Recruiting and retaining poll workers is a challenge for most counties, and San Benito County, Calif. Supervisor Angela Curro said seniors are the key to making their operations, where she was once assistant clerk-recorder-registrar of voters.
“We took seniors who are retired and added some seniors in high school,” she said. “I can’t tell you how well that worked. I recruited my son and he recruited some of his friends and the retirees loved them. That combination of historic knowledge from our seniors with our youth was the most powerful thing we ever did in recruitment.”
The various election officials agreed that paying poll workers was crucial, and U.S. Election Assistance Commission member Thomas Hicks said federal grant money can be used to pay poll workers for federal elections.
Durham County, N.C. pays poll workers $16 an hour.
“It really pulls folks in,” said Derek Bowens, the county’s elections director. “Of course, that’s secondary to their desire to be socially responsible, but it is a really big part of it we find, that that drives a lot of our participation.”

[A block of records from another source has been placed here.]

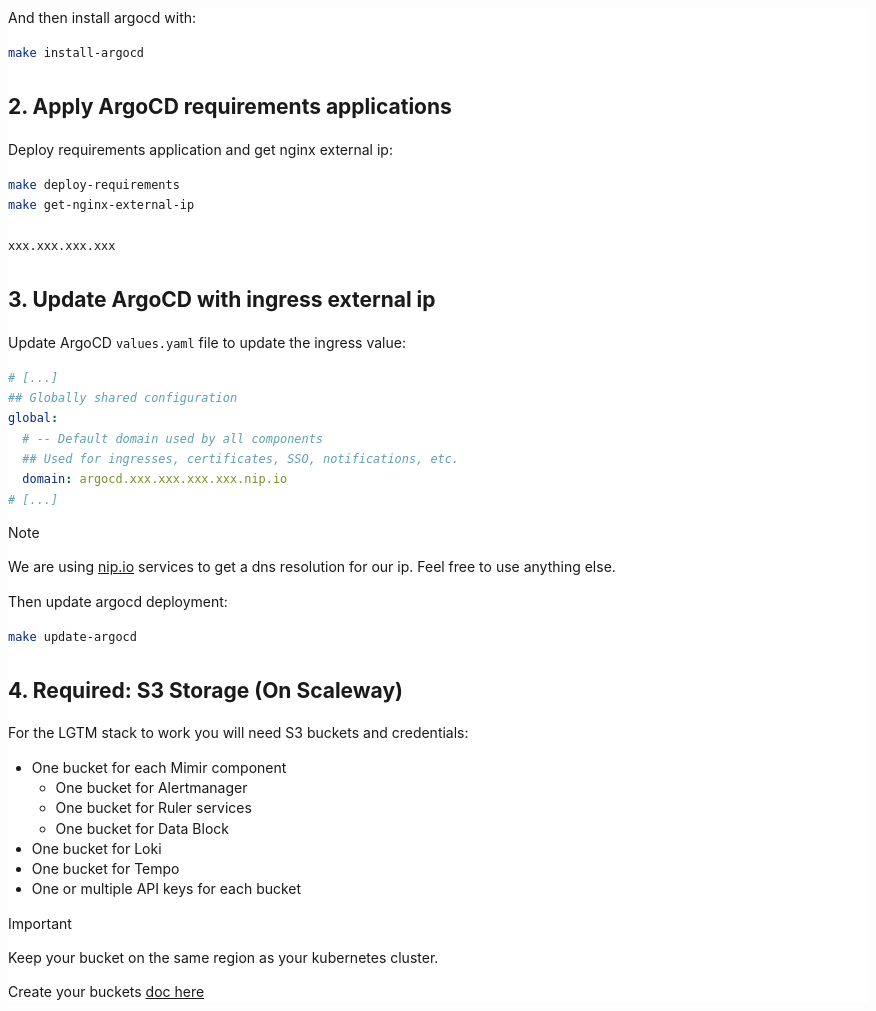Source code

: And then install argocd with:
```bash
make install-argocd
```

## 2. Apply ArgoCD requirements applications

Deploy requirements application and get nginx external ip:
```bash
make deploy-requirements
make get-nginx-external-ip

xxx.xxx.xxx.xxx
```

## 3. Update ArgoCD with ingress external ip

Update ArgoCD `values.yaml` file to update the ingress value:
```yaml
# [...]
## Globally shared configuration
global:
  # -- Default domain used by all components
  ## Used for ingresses, certificates, SSO, notifications, etc.
  domain: argocd.xxx.xxx.xxx.xxx.nip.io
# [...]
```

> [!NOTE]
> We are using [nip.io](https://nip.io/) services to get a dns resolution for our ip.
> Feel free to use anything else.

Then update argocd deployment:
```bash
make update-argocd
```

## 4. Required: S3 Storage (On Scaleway)

For the LGTM stack to work you will need S3 buckets and credentials:

- One bucket for each Mimir component
  - One bucket for Alertmanager
  - One bucket for Ruler services
  - One bucket for Data Block
- One bucket for Loki
- One bucket for Tempo
- One or multiple API keys for each bucket

> [!IMPORTANT]  
> Keep your bucket on the same region as your kubernetes cluster.

Create your buckets [doc here](https://www.scaleway.com/en/docs/storage/object/how-to/create-a-bucket/)

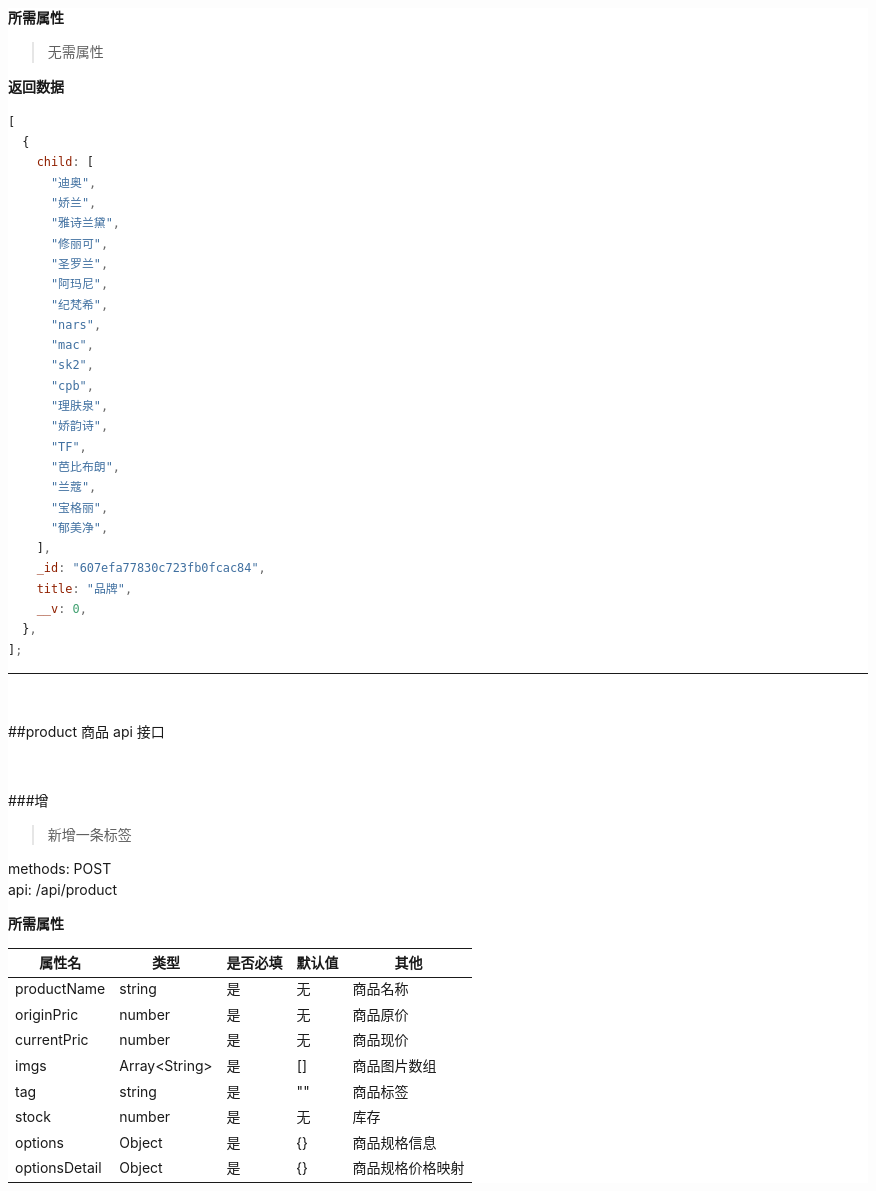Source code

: **所需属性**

> 无需属性

**返回数据**

```js
[
  {
    child: [
      "迪奥",
      "娇兰",
      "雅诗兰黛",
      "修丽可",
      "圣罗兰",
      "阿玛尼",
      "纪梵希",
      "nars",
      "mac",
      "sk2",
      "cpb",
      "理肤泉",
      "娇韵诗",
      "TF",
      "芭比布朗",
      "兰蔻",
      "宝格丽",
      "郁美净",
    ],
    _id: "607efa77830c723fb0fcac84",
    title: "品牌",
    __v: 0,
  },
];
```

---

<br>

##product 商品 api 接口

<br>

###增

> 新增一条标签

methods: POST  
api: /api/product

**所需属性**

| 属性名        | 类型           | 是否必填 | 默认值 | 其他             |
| ------------- | -------------- | -------- | ------ | ---------------- |
| productName   | string         | 是       | 无     | 商品名称         |
| originPric    | number         | 是       | 无     | 商品原价         |
| currentPric   | number         | 是       | 无     | 商品现价         |
| imgs          | Array\<String> | 是       | []     | 商品图片数组     |
| tag           | string         | 是       | ""     | 商品标签         |
| stock         | number         | 是       | 无     | 库存             |
| options       | Object         | 是       | {}     | 商品规格信息     |
| optionsDetail | Object         | 是       | {}     | 商品规格价格映射 |
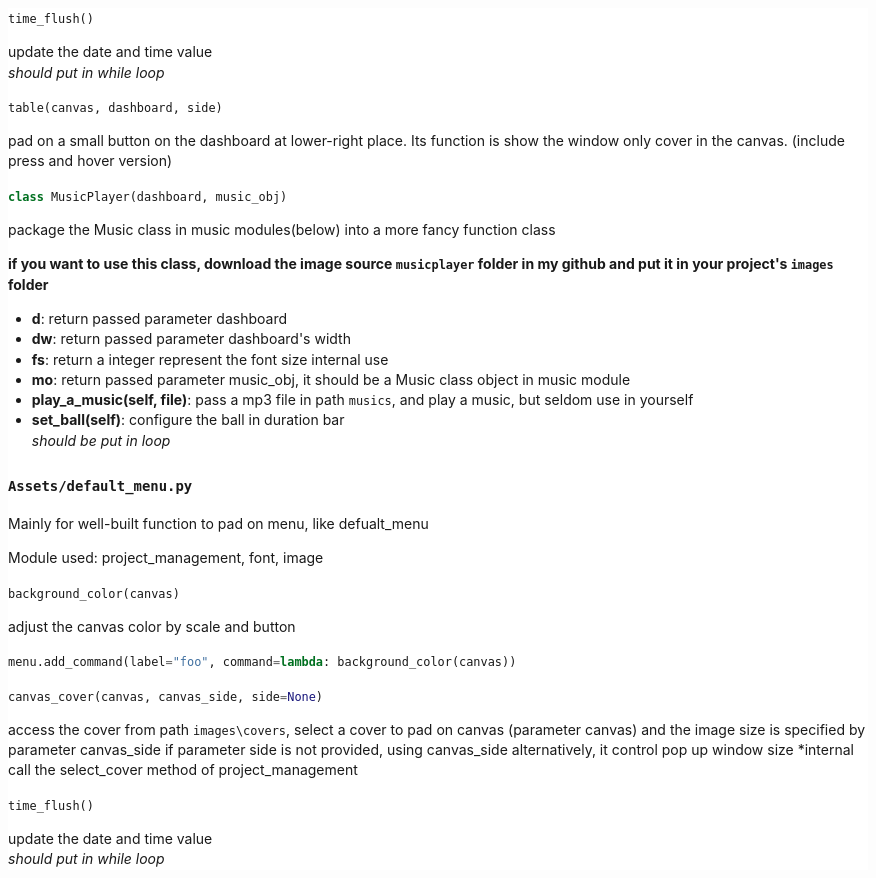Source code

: 
```py
time_flush() 
```
update the date and time value    
*should put in while loop*

```py
table(canvas, dashboard, side) 
```
pad on a small button on the 
dashboard  at lower-right place. Its function is show
the window only cover in the canvas. (include press and hover version)

```py
class MusicPlayer(dashboard, music_obj)
```
package the Music class in music modules(below) into a more fancy function class

**if you want to use this class, download the image source `musicplayer` folder in my github and put it in your project's `images` folder**

-  **d**: return passed parameter dashboard
-  **dw**: return passed parameter dashboard's width
-  **fs**: return a integer represent the font size internal use
-  **mo**: return passed parameter music_obj, it should be a Music class object in music module
-  **play_a_music(self, file)**: pass a mp3 file in path `musics`, and play a music, but seldom use in yourself
-  **set_ball(self)**: configure the ball in duration bar  
*should be put in loop*

### `Assets/default_menu.py`  

Mainly for well-built function to pad on menu, like defualt_menu

Module used: project_management, font, image 

```py
background_color(canvas)
```
adjust the canvas color by scale and button
```python
menu.add_command(label="foo", command=lambda: background_color(canvas))
```

```py
canvas_cover(canvas, canvas_side, side=None)
```
access the cover from 
path `images\covers`, select a cover to pad on canvas (parameter canvas) and the image size is specified by parameter canvas_side
if parameter side is not provided, using canvas_side alternatively, it control pop up window size
*internal call the select_cover method of project_management 

```py
time_flush()  
```
update the date and time value    
*should put in while loop*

Bowens also credited the North Carolina Secretary of State’s Democracy Heroes program, which debuted in 2020. Prospective poll workers indicate their interest via an online survey, which routes their contact information to their respective county elections office.
“For our county, it was substantial in 2020 especially, because we needed over 1,000 workers to staff 17 days of early voting at 57 polling locations throughout the county,” he said.
But in Weber County, Utah, Clerk/Auditor Ricky Hatch has it comparably made in the shade. Utah's hybrid mail/in-person voting system has revolutionized poll worker needs, because less than 5% of voters show up at voting centers.
“In 2012, for 125,000 registered voters, we had 63 polling places and had to hire about 650 poll workers,” he said. “In 2022, we had two polling centers and hired about 100 poll workers. We don’t need as many; we really can pick the cream of the crop.”
Hatch and Bowens stressed the importance of screening applicants. Bowens and his staff conduct video interviews. Hatch’s staff vet applicants’ social media accounts.
“Not for any political affiliation, but we really look for extremism or an unwillingness to consider opposing points of view,” he said. “That’s something that we’re really careful about.”